#### Task goal
From the entries below, copy exactly the lines from the one that contains "left shoulder: (785, 447, -1)" through the one that contains "right wrist: (736, 421, -6)", both included, and only those.

#### Dataset excerpts
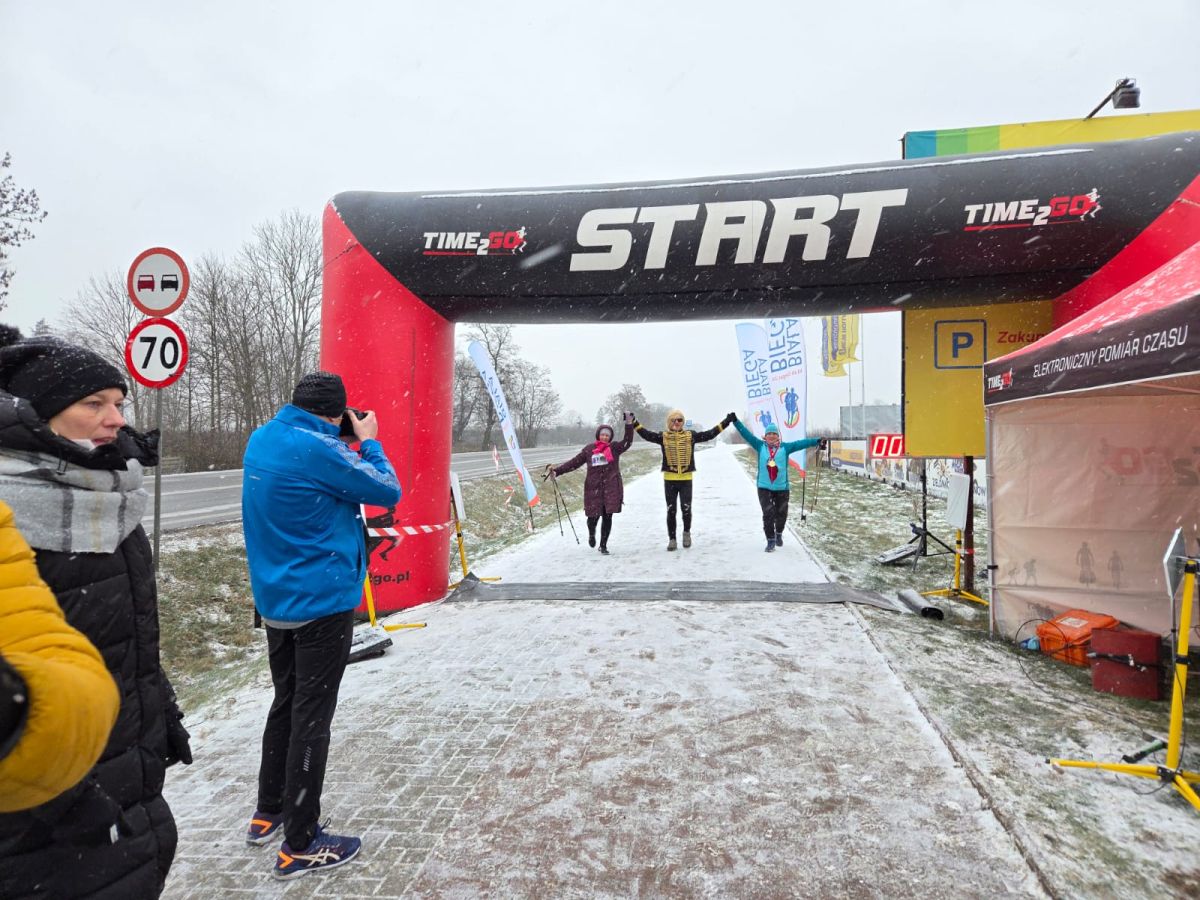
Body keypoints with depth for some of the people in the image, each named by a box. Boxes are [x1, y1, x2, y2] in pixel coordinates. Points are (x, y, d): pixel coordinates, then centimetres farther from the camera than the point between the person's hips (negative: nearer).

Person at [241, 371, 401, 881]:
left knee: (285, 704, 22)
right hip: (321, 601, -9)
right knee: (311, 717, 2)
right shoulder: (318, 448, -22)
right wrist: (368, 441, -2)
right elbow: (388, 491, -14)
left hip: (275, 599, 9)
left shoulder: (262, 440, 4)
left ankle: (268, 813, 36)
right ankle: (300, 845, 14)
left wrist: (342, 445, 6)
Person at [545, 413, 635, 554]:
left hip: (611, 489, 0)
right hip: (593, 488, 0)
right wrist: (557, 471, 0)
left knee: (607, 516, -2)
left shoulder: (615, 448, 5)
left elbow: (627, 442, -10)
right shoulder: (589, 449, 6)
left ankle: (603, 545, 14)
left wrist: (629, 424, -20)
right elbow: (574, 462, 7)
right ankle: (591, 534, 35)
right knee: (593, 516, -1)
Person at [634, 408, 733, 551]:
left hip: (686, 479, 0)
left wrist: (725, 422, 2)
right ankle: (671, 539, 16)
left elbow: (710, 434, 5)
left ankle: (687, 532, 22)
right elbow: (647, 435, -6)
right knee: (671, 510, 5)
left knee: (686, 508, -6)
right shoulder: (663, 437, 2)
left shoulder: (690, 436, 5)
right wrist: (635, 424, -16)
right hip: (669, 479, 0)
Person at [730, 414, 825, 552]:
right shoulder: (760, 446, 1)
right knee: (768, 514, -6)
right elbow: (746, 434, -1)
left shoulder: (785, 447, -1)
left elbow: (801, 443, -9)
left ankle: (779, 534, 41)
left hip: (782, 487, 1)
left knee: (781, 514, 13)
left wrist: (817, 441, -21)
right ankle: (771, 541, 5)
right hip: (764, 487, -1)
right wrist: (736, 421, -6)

---

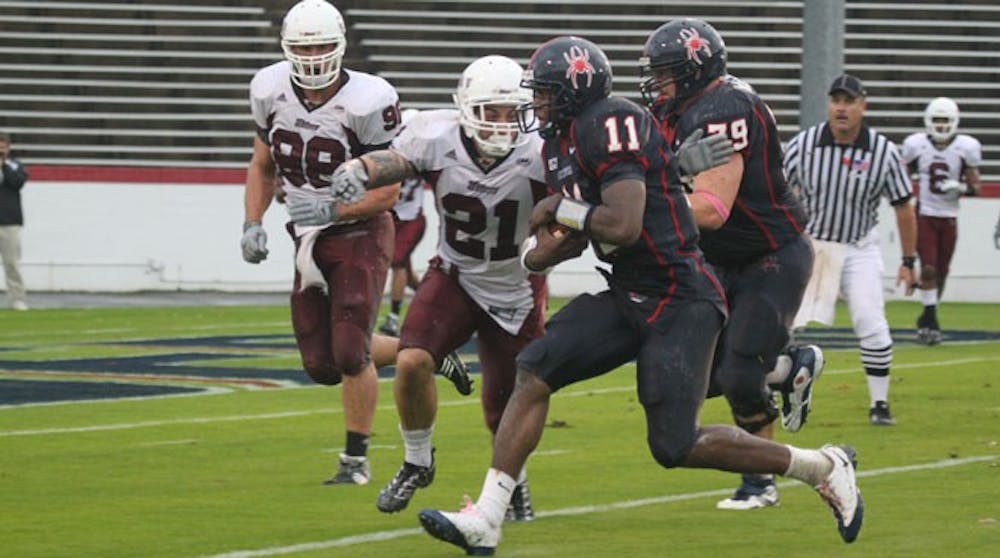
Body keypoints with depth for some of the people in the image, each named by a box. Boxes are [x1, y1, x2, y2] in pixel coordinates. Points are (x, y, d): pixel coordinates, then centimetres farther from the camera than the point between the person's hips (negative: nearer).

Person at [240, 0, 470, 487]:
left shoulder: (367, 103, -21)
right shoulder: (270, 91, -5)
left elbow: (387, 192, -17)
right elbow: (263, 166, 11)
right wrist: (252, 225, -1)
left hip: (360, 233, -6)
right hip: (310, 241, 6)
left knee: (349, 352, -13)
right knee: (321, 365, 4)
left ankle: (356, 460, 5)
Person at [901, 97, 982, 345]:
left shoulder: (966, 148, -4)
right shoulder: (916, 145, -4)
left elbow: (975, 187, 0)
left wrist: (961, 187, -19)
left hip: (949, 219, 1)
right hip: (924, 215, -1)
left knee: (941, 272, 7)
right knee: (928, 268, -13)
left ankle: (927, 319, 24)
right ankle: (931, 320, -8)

#### Task solution
left shoulder: (785, 447, -1)
left elbow: (801, 443, -9)
left ankle: (779, 534, 41)
left hip: (782, 487, 1)
left knee: (781, 514, 13)
left wrist: (817, 441, -21)
right ankle: (771, 541, 5)
right hip: (764, 487, -1)
right wrist: (736, 421, -6)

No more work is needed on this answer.